Finalizaron la comida y los dos marqueses se fueron al palacete del marqués de Salitre a estudiar si cabía añadir, además de lo ya acorado, otras dificultades y trabas administrativas que asegurasen el hundimiento definitivo del negocio. Sobre el despacho privado había una carpeta con toda la información del proyecto, de sus accionistas y de los principales gestores. Se contaban con detalle las reuniones que mantuvieron Sabino y Donato en Londres con los dirigentes de la Lucien Ravel & Company Ltd. y la asociación velada de esta empresa con el accionariado anglosajón que ostentaba la concesión de las minas de Río Tinto. La inmaculada trayectoria profesional de sus hombres, la solidez de su estructura institucional y la solvencia de sus finanzas, la hacían que el proyecto de la Alcoy and Gandía Railway and Harbour Co.
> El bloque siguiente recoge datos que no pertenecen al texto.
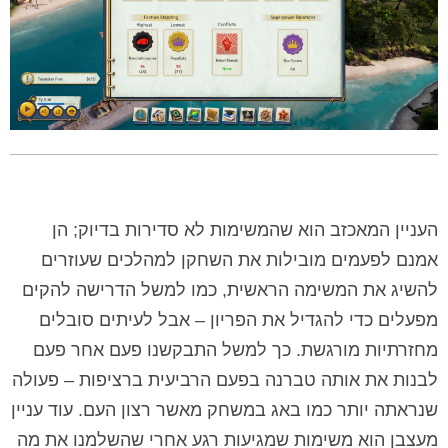
העניין המאכזב הוא שהמשימות לא סדירות בדיוק; הן
אמנם לפעמים מובילות את השחקן למהלכים שעוזרים
להשיג את המשימה הראשית, כמו למשל הדרישה להקים
מפעלים כדי להגדיל את הפריון – אבל לעיתים סובלים
מחזרתיות מורגשת. כך למשל התבקשנו פעם אחר פעם
לבנות את אותה טברנה בפעם הרביעית ברציפות – פעולה
שנראתה יותר כמו באג במשחק מאשר רצון העם. עוד עניין
מעצבן הוא משימות שמגיעות רגע אחרי שהשלמנו את מה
Ltd. fuese casi inexpugnable.
— Federico, vamos a explotar el único flanco que tienen débil —dijo el marqués de Salitre a su colega.
— Ricardo, no sé a qué flanco te refieres. Después de analizar todo el dossier, incluido el que te envió Aurelio Ciempiés por valija diplomática, no veo ningún trapo sucio al que pueda acogerse la abogacía del estado para acusarlos, no sé cómo podremos detenerlos —replicó el marqués del Arroyo.
— Ellos no han tenido en cuenta que en España nos manejamos con favores, tretas y artimañas y con ellas moveremos los peones que tenemos esparcidos por toda la administración.
— ¿Cómo lo haremos?
— Utilizando a los títeres gobernadores de nuestras provincias. Seguro que ellos nos deben favores. No están en esos puestos por méritos, ocupan esos cargos gracias a nuestro plácet y por eso nos deben obediencia.
— ¿Qué quieres que haga?
— Tú indaga al gobernador civil de Valencia que yo investigaré al de Alicante, haremos que ellos deroguen alguna autorización administrativa necesaria para funcionar y los imputen por incumplir alguna reglamentación local.
Además de boicotear las infraestructuras los marqueses se proponían parar las obras por imperativo legal iban a poner en marcha la lenta burocracia administrativa y jurídica que colapsaría el proyecto.